As Airbnb's valuation exceeds $25 billion, local governments and landlords are scrambling to figure out the answer to one question: Is the home sharing platform is a friend or foe?
Three large residential landlords have recently held talks with Airbnb, in an effort to see if they can share the revenue with their tenants when they use the service to rent their homes and apartments.
If the deal works out, companies like Equity Residential, AvalonBay Communities Inc and Camden Property Trust could generate more revenue, while Airbnb's expands its ability to grow users and revenue. But most landlords still are resisting any kind of partnership with the sub-leasing or "hoteling" service.
Meanwhile, apartment rent is rising fast. According to StreetEasy, a typical New York household will pay 65% of its total annual income to afford the median rent next year, up from 59% this year.
As rent rises and Airbnb grows, there could be a correlation. Renters might be willing to pay more under the assumption that they can rent out their homes when they are away, helping to supplement their costs.
" 'The Airbnb effect' artificially pushes rents up in the market and unbeknownst to landlords," Neeta Mulgaokar, a real estate agent with Mirador Real Estate told CNBC.
"This pushes the average price per unit up for everyone else, while one person is simply profiting without the landlord's consent," she added.

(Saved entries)

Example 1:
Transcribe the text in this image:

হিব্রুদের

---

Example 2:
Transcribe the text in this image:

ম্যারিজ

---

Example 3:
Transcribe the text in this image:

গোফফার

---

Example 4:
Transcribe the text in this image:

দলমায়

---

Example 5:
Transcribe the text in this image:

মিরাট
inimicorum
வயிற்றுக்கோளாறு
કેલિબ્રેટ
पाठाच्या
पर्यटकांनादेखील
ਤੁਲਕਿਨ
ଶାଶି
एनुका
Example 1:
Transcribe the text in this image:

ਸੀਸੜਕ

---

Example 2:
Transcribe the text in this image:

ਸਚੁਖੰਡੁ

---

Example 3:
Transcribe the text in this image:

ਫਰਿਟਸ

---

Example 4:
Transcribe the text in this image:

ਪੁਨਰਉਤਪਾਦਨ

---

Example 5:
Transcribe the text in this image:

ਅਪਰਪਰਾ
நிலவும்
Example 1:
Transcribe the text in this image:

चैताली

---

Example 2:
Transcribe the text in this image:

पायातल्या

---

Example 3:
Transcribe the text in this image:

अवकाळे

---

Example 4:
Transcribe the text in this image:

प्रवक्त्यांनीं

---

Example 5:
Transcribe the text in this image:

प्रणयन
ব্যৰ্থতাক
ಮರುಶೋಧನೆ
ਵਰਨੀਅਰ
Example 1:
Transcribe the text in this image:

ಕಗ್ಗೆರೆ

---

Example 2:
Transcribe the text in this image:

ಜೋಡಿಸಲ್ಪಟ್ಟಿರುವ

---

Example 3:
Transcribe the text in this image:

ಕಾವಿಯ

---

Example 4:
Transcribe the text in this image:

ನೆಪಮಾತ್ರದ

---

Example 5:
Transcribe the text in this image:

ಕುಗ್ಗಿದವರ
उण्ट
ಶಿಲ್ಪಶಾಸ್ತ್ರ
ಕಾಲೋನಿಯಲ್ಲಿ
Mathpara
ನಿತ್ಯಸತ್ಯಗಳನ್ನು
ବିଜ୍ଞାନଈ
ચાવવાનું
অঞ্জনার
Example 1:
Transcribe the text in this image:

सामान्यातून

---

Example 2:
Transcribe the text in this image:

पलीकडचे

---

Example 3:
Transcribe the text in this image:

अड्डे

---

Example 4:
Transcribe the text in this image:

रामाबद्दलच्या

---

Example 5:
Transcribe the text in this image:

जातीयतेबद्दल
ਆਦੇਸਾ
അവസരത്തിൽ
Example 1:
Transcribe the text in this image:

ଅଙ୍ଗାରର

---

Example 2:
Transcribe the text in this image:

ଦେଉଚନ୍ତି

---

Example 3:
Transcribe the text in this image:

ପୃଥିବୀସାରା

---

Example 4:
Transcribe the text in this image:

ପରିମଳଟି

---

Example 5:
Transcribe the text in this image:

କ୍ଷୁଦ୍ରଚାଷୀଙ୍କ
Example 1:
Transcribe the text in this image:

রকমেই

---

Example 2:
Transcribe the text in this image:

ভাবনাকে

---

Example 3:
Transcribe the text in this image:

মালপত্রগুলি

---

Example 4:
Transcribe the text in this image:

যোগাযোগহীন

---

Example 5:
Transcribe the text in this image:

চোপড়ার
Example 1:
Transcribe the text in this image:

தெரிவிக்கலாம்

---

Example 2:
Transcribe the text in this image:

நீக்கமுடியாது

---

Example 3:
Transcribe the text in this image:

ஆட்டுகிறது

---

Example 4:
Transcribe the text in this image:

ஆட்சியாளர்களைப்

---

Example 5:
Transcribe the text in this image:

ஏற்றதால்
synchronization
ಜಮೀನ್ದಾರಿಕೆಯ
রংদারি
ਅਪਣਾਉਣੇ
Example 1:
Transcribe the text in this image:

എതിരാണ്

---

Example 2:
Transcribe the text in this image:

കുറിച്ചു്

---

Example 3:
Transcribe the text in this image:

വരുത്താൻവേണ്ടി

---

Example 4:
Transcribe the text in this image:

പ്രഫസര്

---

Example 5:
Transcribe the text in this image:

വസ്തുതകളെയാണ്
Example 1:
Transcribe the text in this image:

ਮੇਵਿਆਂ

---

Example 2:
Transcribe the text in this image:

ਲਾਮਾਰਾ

## Exercise aim
Write out the part of the Airbnb article from "As rent rises" to "Estate told CNBC.". The records have nothing to do with the Airbnb article.

## Solved exercise
As rent rises and Airbnb grows, there could be a correlation. Renters might be willing to pay more under the assumption that they can rent out their homes when they are away, helping to supplement their costs.
" 'The Airbnb effect' artificially pushes rents up in the market and unbeknownst to landlords," Neeta Mulgaokar, a real estate agent with Mirador Real Estate told CNBC.